Your professional groups are demanding legislators repeal Medicare’s sustainable growth rate formula. See how much it could cost, and why taking from the war chest could work.

Physicians’ groups petitioned Congress on January 23, urging lawmakers to divert military dollars to eliminate the controversial Medicare physician payment formula known as the sustainable growth rate (SGR).

The American Medical Association (AMA) and 108 state and specialty medical societies, including the American Academy of Family Physicians (AAFP) and the American College of Physicians, sent a letter to the members of the congressional conference committee tasked with addressing this issue.

The SGR formula requires payment increases to match gross domestic product growth.

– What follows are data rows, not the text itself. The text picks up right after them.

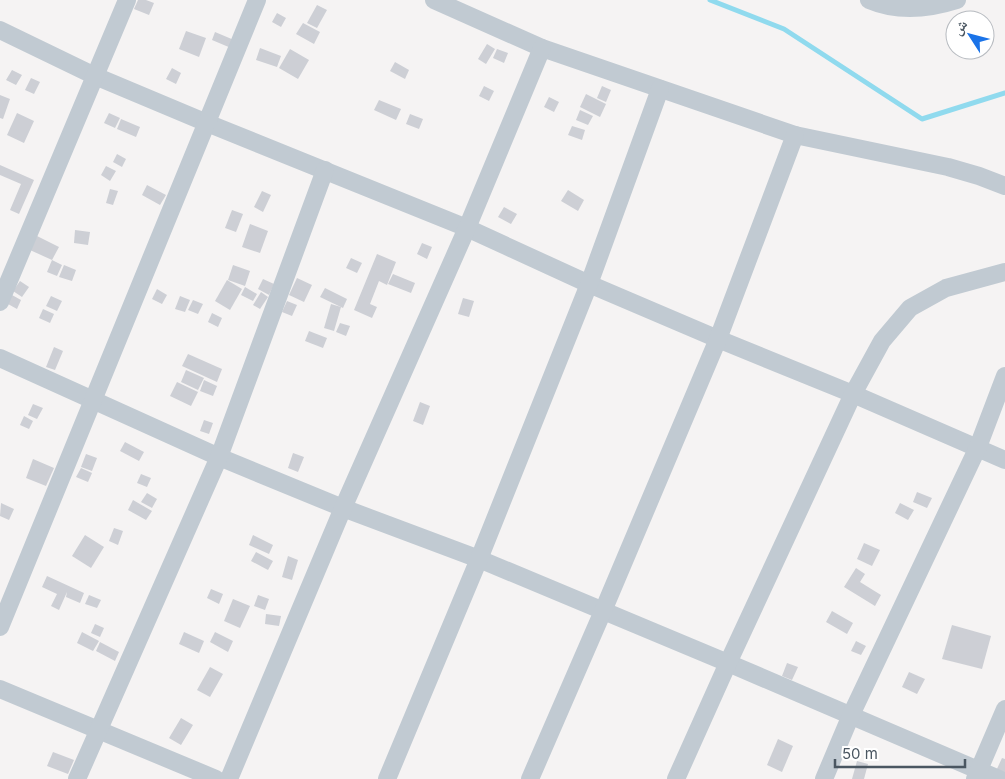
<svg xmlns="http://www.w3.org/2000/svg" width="1005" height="779" font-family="Inter,'Noto Naskh Arabic',sans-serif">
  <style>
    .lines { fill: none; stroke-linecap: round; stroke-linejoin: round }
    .stream { stroke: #90daee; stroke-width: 5 }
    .building { fill: #cdcfd5 }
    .minor { stroke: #c1cad2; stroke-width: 18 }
  </style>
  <rect width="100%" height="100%" fill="#f5f3f3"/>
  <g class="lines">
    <!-- stream -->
    <polyline class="stream" points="710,0 784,29 922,119 1005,93"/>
  </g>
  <!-- building -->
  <g class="building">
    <polygon points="138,0 146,0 154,3 149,15 134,9"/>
    <polygon points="317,5 327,10 317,28 307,23"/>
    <polygon points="277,13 286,18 281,27 272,22"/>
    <polygon points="303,23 320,32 314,44 296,34"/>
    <polygon points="186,31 206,38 199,57 179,49"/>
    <polygon points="215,32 234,40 231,48 212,40"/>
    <polygon points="487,44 495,49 486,64 478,59"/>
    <polygon points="260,48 281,56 277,67 256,60"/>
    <polygon points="290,49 309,60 298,79 279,68"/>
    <polygon points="497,49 508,53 504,63 493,58"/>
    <polygon points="395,62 409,70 405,79 390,71"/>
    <polygon points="172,68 181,73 176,84 166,79"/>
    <polygon points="12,70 22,75 16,85 6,80"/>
    <polygon points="31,78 40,82 34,94 25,90"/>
    <polygon points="484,86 494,91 489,101 479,96"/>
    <polygon points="602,86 611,90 606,102 597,98"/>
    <polygon points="586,94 606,104 600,117 580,107"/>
    <polygon points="0,95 10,99 3,119 0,118"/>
    <polygon points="549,97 559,102 554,112 544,107"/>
    <polygon points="379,100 401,109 396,120 374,110"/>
    <polygon points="580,110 593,116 588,125 576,120"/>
    <polygon points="17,113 34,121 24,143 7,135"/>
    <polygon points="109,113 120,118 115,128 104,123"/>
    <polygon points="410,114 423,119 419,129 406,124"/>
    <polygon points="121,119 140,127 136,137 117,129"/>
    <polygon points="572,126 585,130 582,140 568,135"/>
    <polygon points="117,154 126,159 122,167 113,162"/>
    <polygon points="0,165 34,180 19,214 10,210 21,184 0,175"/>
    <polygon points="106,166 116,171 110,181 101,175"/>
    <polygon points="147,185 166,195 160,205 142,195"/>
    <polygon points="110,189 118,191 113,205 106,203"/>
    <polygon points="568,190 584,200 578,211 561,201"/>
    <polygon points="262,191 271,195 263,212 254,207"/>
    <polygon points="504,207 517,214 511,224 498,217"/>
    <polygon points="232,210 243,214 236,232 225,228"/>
    <polygon points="250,224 268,231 260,253 242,247"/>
    <polygon points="75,230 90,232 88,245 74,243"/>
    <polygon points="37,236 59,247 52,260 30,250"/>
    <polygon points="422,243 432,247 427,259 417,254"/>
    <polygon points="377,254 396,262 387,285 379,281 370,304 377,307 372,318 354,310"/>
    <polygon points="351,258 362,263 357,273 346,268"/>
    <polygon points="52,260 62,265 57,276 47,272"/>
    <polygon points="64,265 76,270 72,281 59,277"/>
    <polygon points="233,265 250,271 245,286 228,280"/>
    <polygon points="393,274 415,283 411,293 388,284"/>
    <polygon points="297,278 312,285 304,302 289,295"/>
    <polygon points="263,279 274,284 269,295 258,289"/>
    <polygon points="227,280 242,289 230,310 215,301"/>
    <polygon points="20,281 29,287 22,297 13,291"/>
    <polygon points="245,287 257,294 253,301 241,295"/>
    <polygon points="325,288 347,299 343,308 320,297"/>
    <polygon points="157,289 167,295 162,304 152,299"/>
    <polygon points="261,292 268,297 260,309 253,305"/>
    <polygon points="12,295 21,300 17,309 8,304"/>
    <polygon points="51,296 62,301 57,311 46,306"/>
    <polygon points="180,296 190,300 185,312 175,309"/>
    <polygon points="463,298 474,301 469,317 458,314"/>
    <polygon points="193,300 203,304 198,314 188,310"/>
    <polygon points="287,301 297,305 292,316 282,312"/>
    <polygon points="331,304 341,307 334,331 324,328"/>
    <polygon points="43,309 54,314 50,323 39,318"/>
    <polygon points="212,313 222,318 218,327 208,322"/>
    <polygon points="340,323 350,326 346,336 336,332"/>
    <polygon points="309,331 327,338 323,348 305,341"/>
    <polygon points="54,347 63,351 55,370 46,367"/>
    <polygon points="188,354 222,369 217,382 182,366"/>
    <polygon points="186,370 204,378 198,390 181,382"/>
    <polygon points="204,380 217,386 213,396 200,391"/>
    <polygon points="177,382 198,392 191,406 170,396"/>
    <polygon points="420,402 430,406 423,425 413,421"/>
    <polygon points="33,404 43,408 37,419 28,415"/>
    <polygon points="24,416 33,421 29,429 20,425"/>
    <polygon points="204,420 213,423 209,434 200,431"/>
    <polygon points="125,442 144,452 139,461 120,451"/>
    <polygon points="293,453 304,457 298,472 288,468"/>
    <polygon points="86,454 97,458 92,471 81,467"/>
    <polygon points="33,459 54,468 46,486 26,478"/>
    <polygon points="81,468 92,473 88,482 76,477"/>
    <polygon points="141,474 151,478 147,487 137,483"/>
    <polygon points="917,492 932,498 927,508 913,502"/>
    <polygon points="147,493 157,499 152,508 141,502"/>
    <polygon points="133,500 152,511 146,520 128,510"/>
    <polygon points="1,503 14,509 9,520 0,516"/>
    <polygon points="900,503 914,510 908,520 895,513"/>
    <polygon points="114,528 123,531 118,545 109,541"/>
    <polygon points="85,535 104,547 91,568 72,556"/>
    <polygon points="253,535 273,545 269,554 249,545"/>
    <polygon points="864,543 880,550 872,566 857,559"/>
    <polygon points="256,552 273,561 268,570 251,561"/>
    <polygon points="288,556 298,560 292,580 282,577"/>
    <polygon points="856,568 865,574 860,582 881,595 875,606 844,587"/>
    <polygon points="47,576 84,593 80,603 66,597 67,592 59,610 51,606 57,594 42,587"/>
    <polygon points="211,589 223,594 219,604 207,598"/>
    <polygon points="89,595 101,600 97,608 85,604"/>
    <polygon points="258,595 269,599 265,610 254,606"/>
    <polygon points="233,599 250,606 240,628 224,621"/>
    <polygon points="832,611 853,623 847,634 826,622"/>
    <polygon points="266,614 281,616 279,626 265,624"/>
    <polygon points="95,624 104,628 100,637 91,633"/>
    <polygon points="952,625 991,636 982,669 942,659"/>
    <polygon points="82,632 99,641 93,651 77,643"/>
    <polygon points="184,632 204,641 199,653 179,644"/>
    <polygon points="215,632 233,641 228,652 210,642"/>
    <polygon points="856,641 866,646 861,655 851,651"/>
    <polygon points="100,642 119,652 115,661 96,651"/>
    <polygon points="787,663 798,667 792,680 782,676"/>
    <polygon points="210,667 223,674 210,697 197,690"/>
    <polygon points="909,672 925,679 917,694 902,687"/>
    <polygon points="181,718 193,725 181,745 169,738"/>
    <polygon points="778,739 793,746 782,772 767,765"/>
    <polygon points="53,752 74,760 68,774 47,766"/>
    <polygon points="1002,758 1005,759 1005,775 996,771"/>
    <polygon points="857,761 868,764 864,779 852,779"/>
  </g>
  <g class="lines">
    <!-- minor -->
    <g class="minor">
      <polyline points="434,0 542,48 795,135 948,167 979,176 1005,186"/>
      <path d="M869 0C897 12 929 9 957 0"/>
      <polyline points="0,30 95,76 207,123 467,228 589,284 718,339 853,394 1005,460"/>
      <polyline points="0,302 127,0"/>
      <polyline points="0,358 219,457 343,508 479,559 728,663 999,779"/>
      <polyline points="0,627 257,0"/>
      <polyline points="0,689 216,779"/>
      <polyline points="77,779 219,457 325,170"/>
      <polyline points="229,779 343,508 467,228 542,48"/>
      <polyline points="387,779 479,559 589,284 660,89"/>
      <polyline points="530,779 603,611 718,339 795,135"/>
      <polyline points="676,779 728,663 853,394 882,341 910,308 946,288 1005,272"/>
      <polyline points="824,779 851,715 978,447 1005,376"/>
      <polyline points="975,779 1005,709"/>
    </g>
  </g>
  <!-- north arrow -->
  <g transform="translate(970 35) rotate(306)"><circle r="24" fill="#ffffff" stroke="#b7bbc0"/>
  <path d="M0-4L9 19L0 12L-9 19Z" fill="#1a73e8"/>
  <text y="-8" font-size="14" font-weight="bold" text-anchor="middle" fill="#4a5661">ش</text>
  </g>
  <!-- scale -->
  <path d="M835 759v8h130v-8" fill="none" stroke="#4a5661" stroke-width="2.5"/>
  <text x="842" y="759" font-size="15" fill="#4a5661" stroke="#ffffff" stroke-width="4" paint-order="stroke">50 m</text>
</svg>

If expenditures exceed the target, then Medicare tries to recoup the difference by cutting physician reimbursement. The difference between targeted and actual spending on physician services accumulates, however, so that the postponed pay cuts grow larger every year. Congress has approved 13 such short-term “patches” to the SGR. The most recent patch, approved in December, expires at the end of February. If Congress doesn’t act, the payment cut will be 27.4%.

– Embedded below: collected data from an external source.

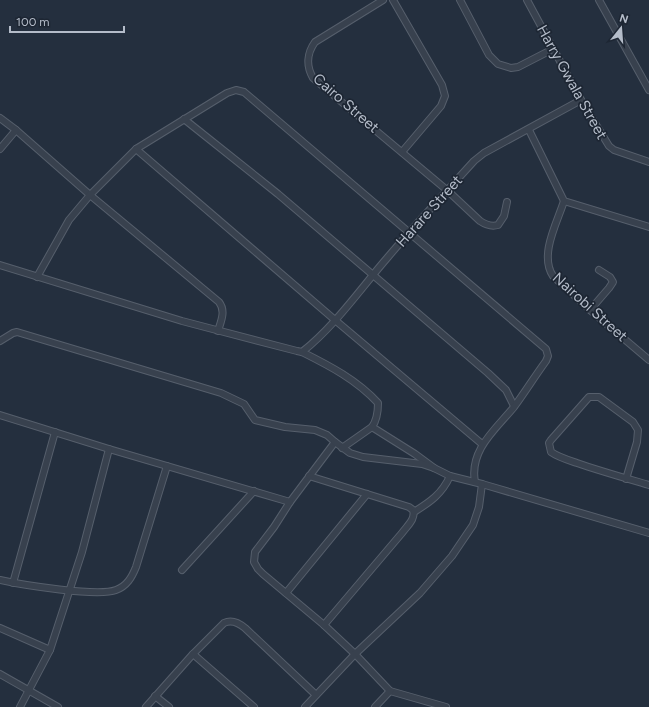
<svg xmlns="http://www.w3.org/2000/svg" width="649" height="707" font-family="Figtree,sans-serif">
  <rect width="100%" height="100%" fill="#242f3e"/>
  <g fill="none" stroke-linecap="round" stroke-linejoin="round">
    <g stroke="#565f6c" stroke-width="8">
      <g id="minor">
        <path d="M383 0 315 42C307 53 306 66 313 78L448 191 480 221C486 225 491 227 498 225L504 216 507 202"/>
        <path d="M393 0 442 85 445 96 441 106 402 152"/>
        <path d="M460 0 489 55 498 64 511 68 518 67 553 49"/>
        <path d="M527 0 581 100 609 146 614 150 649 162"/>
        <path d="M599 0 649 90"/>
        <path d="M0 118 16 130 90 195 219 302C226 311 221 321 218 331"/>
        <path d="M184 119 278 194 488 373 506 390 514 406"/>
        <path d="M529 130 564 201 649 227"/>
        <path d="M0 149 16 130"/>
        <path d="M136 149 335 320 482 444"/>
        <path d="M564 201C557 223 539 255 553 276L590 310 649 360"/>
        <path d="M0 265 182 321 297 351 302 352C330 366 357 380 378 403 378 413 377 420 372 427L415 454 434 468"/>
        <path d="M37 277 69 220 90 195 136 149 227 93 236 90 244 92 546 349 548 356 546 361C535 376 525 392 514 407 496 429 469 450 475 482"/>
        <path d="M590 310 609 288 613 282 610 277 599 270"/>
        <path d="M0 341 13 333 17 332 221 393 244 404 255 420 285 427 315 430 327 435 335 442 290 502 274 527 255 552 254 562 258 569 263 574 324 625 355 654 390 691 446 707"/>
        <path d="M302 352C335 326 361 288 388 257 416 224 445 193 474 161L484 153 581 100"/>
        <path d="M0 415 109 449 290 502"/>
        <path d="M335 442 350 453 363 457 422 464 434 468 450 476 482 484 649 533"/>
        <path d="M342 448 372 427"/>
        <path d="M309 476 409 507 413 510C416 519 407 526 402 533L324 625"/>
        <path d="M626 479 637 442 638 430 633 422 599 397H589L551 440 549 443 551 452C558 457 568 460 577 463 600 471 625 478 649 485"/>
        <path d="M414 512C430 502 442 494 450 476"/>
        <path d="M182 570 254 491"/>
        <path d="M0 580C22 585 98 597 116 590 127 586 132 577 136 567L167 466"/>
        <path d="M13 583 55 432"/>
        <path d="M286 593 367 494"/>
        <path d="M0 628 50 650"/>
        <path d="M193 654 254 707"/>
        <path d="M0 674 58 707"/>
        <path d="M155 696 169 707"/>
        <path d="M20 707 50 650 82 552 109 449"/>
        <path d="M146 707 193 654 224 623C232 619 239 623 245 628L316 695"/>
        <path d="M305 707 355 654 420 593 452 556 473 525 479 507 482 484"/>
        <path d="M375 707 390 691"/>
      </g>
    </g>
    <use href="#minor" stroke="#38414e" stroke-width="6"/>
  </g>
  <g text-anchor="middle" stroke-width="3.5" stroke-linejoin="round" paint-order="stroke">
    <g font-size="15" fill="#b4bcc9" stroke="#1d2633">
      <text transform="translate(572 82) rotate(61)" y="5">Harry Gwala Street</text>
      <text transform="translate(346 103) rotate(41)" y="5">Cairo Street</text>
      <text transform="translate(429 211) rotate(-48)" y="5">Harare Street</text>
      <text transform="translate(590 307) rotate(42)" y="5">Nairobi Street</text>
    </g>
  </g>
  <g transform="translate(621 28) rotate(17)" stroke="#1d2633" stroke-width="3" paint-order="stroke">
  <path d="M0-3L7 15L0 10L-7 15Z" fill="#b4bcc9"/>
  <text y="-6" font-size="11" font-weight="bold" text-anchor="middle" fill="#b4bcc9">N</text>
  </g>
  <path d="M10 26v6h114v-6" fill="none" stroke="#b4bcc9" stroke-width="2"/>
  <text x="16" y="26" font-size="12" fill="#b4bcc9" stroke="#1d2633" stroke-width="3" paint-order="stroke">100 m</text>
</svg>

In the letter, the physicians’ groups ask Congress to use projected spending not needed for the Iraq and Afghanistan wars to help prevent any budget overruns.

“I don’t think it’s too strong to say that our demand is we need a permanent fix,” Glen Stream, MD, MBI, FAACP, president of the AAFP, tells eConsult. “We need a permanent fix so physicians know what they’re going to get.”

Members of the AAFP board of directors are traveling to Washington, DC, this week to meet with lawmakers to push the issue, says Stream, who will not make the trip.

The cost of a permanent SGR repeal has grown due to Congress’ frequent short-term patches. The repeal cost is nearly $300 billion today, up from $48 billion in 2005. If Congress continues to implement the same temporary patches, the cost will double again in 5 years, according to the AMA.

“There is bipartisan agreement that this issue has plagued Medicare and TRICARE for too long, and the cost for a permanent cure will never be less than it is right now,” said AMA President Peter W. Carmel, MD, in a statement. “Using funds that will not be needed as the wars wind down to protect healthcare for men and women in uniform and our nation’s seniors is the fiscally responsible thing to do.”